── The data ──
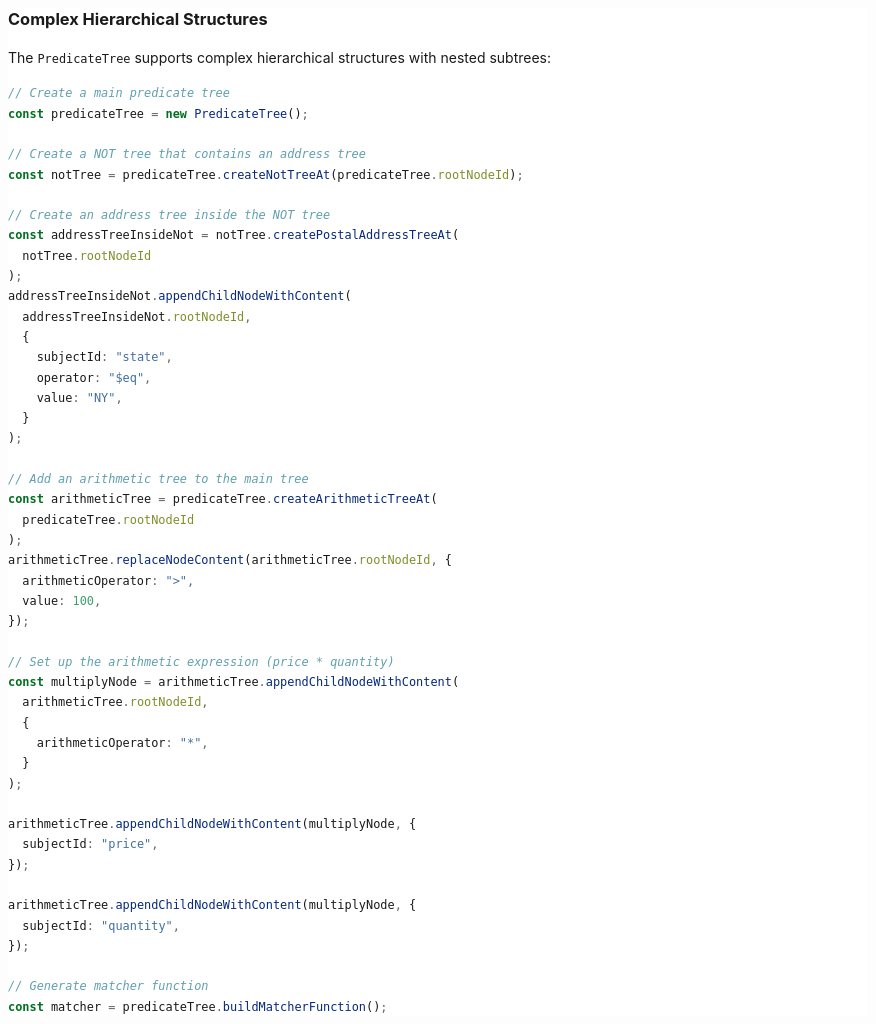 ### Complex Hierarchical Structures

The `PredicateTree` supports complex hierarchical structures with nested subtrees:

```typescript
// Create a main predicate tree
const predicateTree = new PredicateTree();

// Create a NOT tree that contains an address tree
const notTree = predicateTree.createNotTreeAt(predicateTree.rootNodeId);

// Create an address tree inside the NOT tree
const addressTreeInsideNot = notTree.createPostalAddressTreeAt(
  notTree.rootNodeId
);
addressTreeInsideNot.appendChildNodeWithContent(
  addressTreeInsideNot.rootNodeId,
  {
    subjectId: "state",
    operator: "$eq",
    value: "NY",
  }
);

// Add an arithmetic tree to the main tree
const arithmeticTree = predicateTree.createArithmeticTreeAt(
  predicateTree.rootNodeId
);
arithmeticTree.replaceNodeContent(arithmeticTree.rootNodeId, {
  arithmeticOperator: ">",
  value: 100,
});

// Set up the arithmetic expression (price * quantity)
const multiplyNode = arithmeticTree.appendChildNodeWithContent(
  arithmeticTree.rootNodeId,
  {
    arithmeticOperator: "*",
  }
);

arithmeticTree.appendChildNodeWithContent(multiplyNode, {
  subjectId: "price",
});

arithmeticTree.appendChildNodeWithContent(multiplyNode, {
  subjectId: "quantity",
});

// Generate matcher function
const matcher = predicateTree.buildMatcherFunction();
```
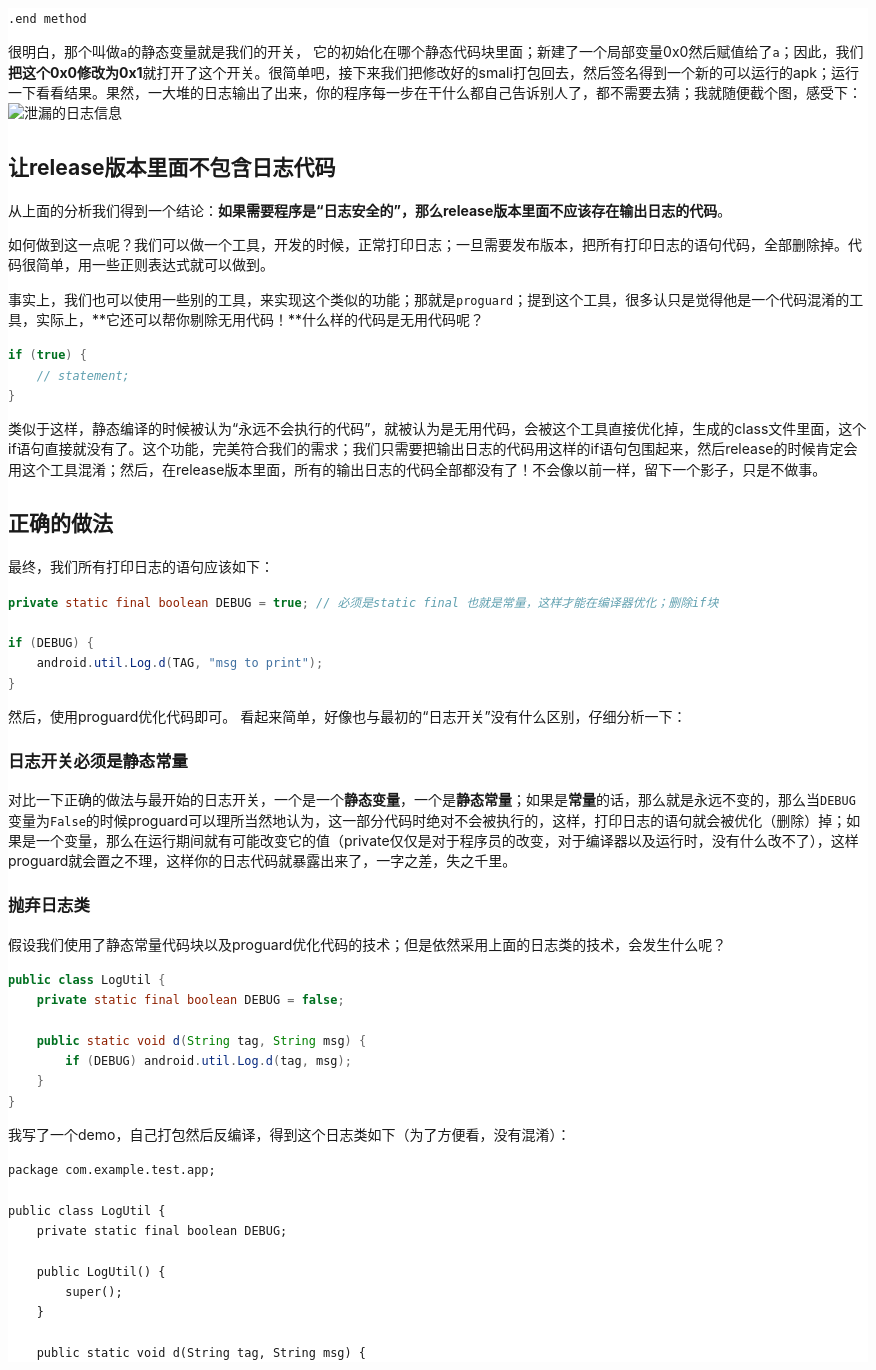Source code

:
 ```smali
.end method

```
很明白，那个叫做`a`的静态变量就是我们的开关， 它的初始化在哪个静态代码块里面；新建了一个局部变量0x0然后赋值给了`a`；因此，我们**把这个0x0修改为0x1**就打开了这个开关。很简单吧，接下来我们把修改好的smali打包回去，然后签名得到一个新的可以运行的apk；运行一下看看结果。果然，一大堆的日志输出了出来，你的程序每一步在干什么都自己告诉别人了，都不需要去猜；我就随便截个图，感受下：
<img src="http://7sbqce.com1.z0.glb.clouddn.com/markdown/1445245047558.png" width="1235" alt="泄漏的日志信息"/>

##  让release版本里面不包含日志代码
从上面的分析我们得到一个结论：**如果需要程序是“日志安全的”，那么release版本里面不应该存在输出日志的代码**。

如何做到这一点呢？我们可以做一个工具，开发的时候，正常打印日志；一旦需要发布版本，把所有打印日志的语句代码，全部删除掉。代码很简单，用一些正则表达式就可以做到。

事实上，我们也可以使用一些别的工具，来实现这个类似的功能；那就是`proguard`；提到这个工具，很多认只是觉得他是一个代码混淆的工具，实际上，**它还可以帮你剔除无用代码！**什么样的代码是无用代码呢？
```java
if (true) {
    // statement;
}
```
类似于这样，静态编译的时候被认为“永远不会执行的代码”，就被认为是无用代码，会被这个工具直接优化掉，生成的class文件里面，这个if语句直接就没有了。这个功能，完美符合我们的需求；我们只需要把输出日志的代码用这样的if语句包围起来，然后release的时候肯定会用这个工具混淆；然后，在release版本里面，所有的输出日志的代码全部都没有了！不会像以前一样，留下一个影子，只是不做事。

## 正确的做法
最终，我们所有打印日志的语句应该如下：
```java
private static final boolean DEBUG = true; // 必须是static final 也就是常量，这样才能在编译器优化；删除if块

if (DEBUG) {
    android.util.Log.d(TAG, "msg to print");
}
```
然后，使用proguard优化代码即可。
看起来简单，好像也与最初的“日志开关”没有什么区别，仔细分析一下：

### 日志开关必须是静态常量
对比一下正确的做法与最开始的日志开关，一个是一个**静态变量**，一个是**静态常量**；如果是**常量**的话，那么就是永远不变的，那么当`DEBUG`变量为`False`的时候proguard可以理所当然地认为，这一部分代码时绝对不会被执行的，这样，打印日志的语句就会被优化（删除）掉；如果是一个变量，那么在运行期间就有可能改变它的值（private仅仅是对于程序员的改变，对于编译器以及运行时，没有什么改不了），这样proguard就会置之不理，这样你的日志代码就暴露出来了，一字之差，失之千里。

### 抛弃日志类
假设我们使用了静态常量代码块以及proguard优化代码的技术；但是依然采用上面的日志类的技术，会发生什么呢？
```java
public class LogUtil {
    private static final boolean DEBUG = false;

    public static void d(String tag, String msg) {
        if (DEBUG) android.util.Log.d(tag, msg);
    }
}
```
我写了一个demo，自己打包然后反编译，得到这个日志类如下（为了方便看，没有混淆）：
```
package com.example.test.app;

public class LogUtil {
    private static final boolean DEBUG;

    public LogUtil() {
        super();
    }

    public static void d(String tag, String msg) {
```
───
[Problem statement]: Skip the pictures, then retype every line above exactly.

[Answer for this exercise]:
 ### Complex Hierarchical Structures

The `PredicateTree` supports complex hierarchical structures with nested subtrees:

```typescript
// Create a main predicate tree
const predicateTree = new PredicateTree();

// Create a NOT tree that contains an address tree
const notTree = predicateTree.createNotTreeAt(predicateTree.rootNodeId);

// Create an address tree inside the NOT tree
const addressTreeInsideNot = notTree.createPostalAddressTreeAt(
  notTree.rootNodeId
);
addressTreeInsideNot.appendChildNodeWithContent(
  addressTreeInsideNot.rootNodeId,
  {
    subjectId: "state",
    operator: "$eq",
    value: "NY",
  }
);

// Add an arithmetic tree to the main tree
const arithmeticTree = predicateTree.createArithmeticTreeAt(
  predicateTree.rootNodeId
);
arithmeticTree.replaceNodeContent(arithmeticTree.rootNodeId, {
  arithmeticOperator: ">",
  value: 100,
});

// Set up the arithmetic expression (price * quantity)
const multiplyNode = arithmeticTree.appendChildNodeWithContent(
  arithmeticTree.rootNodeId,
  {
    arithmeticOperator: "*",
  }
);

arithmeticTree.appendChildNodeWithContent(multiplyNode, {
  subjectId: "price",
});

arithmeticTree.appendChildNodeWithContent(multiplyNode, {
  subjectId: "quantity",
});

// Generate matcher function
const matcher = predicateTree.buildMatcherFunction();
```
Source code

:
 ```smali
.end method

```
很明白，那个叫做`a`的静态变量就是我们的开关， 它的初始化在哪个静态代码块里面；新建了一个局部变量0x0然后赋值给了`a`；因此，我们**把这个0x0修改为0x1**就打开了这个开关。很简单吧，接下来我们把修改好的smali打包回去，然后签名得到一个新的可以运行的apk；运行一下看看结果。果然，一大堆的日志输出了出来，你的程序每一步在干什么都自己告诉别人了，都不需要去猜；我就随便截个图，感受下：
<img src="http://7sbqce.com1.z0.glb.clouddn.com/markdown/1445245047558.png" width="1235" alt="泄漏的日志信息"/>

##  让release版本里面不包含日志代码
从上面的分析我们得到一个结论：**如果需要程序是“日志安全的”，那么release版本里面不应该存在输出日志的代码**。

如何做到这一点呢？我们可以做一个工具，开发的时候，正常打印日志；一旦需要发布版本，把所有打印日志的语句代码，全部删除掉。代码很简单，用一些正则表达式就可以做到。

事实上，我们也可以使用一些别的工具，来实现这个类似的功能；那就是`proguard`；提到这个工具，很多认只是觉得他是一个代码混淆的工具，实际上，**它还可以帮你剔除无用代码！**什么样的代码是无用代码呢？
```java
if (true) {
    // statement;
}
```
类似于这样，静态编译的时候被认为“永远不会执行的代码”，就被认为是无用代码，会被这个工具直接优化掉，生成的class文件里面，这个if语句直接就没有了。这个功能，完美符合我们的需求；我们只需要把输出日志的代码用这样的if语句包围起来，然后release的时候肯定会用这个工具混淆；然后，在release版本里面，所有的输出日志的代码全部都没有了！不会像以前一样，留下一个影子，只是不做事。

## 正确的做法
最终，我们所有打印日志的语句应该如下：
```java
private static final boolean DEBUG = true; // 必须是static final 也就是常量，这样才能在编译器优化；删除if块

if (DEBUG) {
    android.util.Log.d(TAG, "msg to print");
}
```
然后，使用proguard优化代码即可。
看起来简单，好像也与最初的“日志开关”没有什么区别，仔细分析一下：

### 日志开关必须是静态常量
对比一下正确的做法与最开始的日志开关，一个是一个**静态变量**，一个是**静态常量**；如果是**常量**的话，那么就是永远不变的，那么当`DEBUG`变量为`False`的时候proguard可以理所当然地认为，这一部分代码时绝对不会被执行的，这样，打印日志的语句就会被优化（删除）掉；如果是一个变量，那么在运行期间就有可能改变它的值（private仅仅是对于程序员的改变，对于编译器以及运行时，没有什么改不了），这样proguard就会置之不理，这样你的日志代码就暴露出来了，一字之差，失之千里。

### 抛弃日志类
假设我们使用了静态常量代码块以及proguard优化代码的技术；但是依然采用上面的日志类的技术，会发生什么呢？
```java
public class LogUtil {
    private static final boolean DEBUG = false;

    public static void d(String tag, String msg) {
        if (DEBUG) android.util.Log.d(tag, msg);
    }
}
```
我写了一个demo，自己打包然后反编译，得到这个日志类如下（为了方便看，没有混淆）：
```
package com.example.test.app;

public class LogUtil {
    private static final boolean DEBUG;

    public LogUtil() {
        super();
    }

    public static void d(String tag, String msg) {
```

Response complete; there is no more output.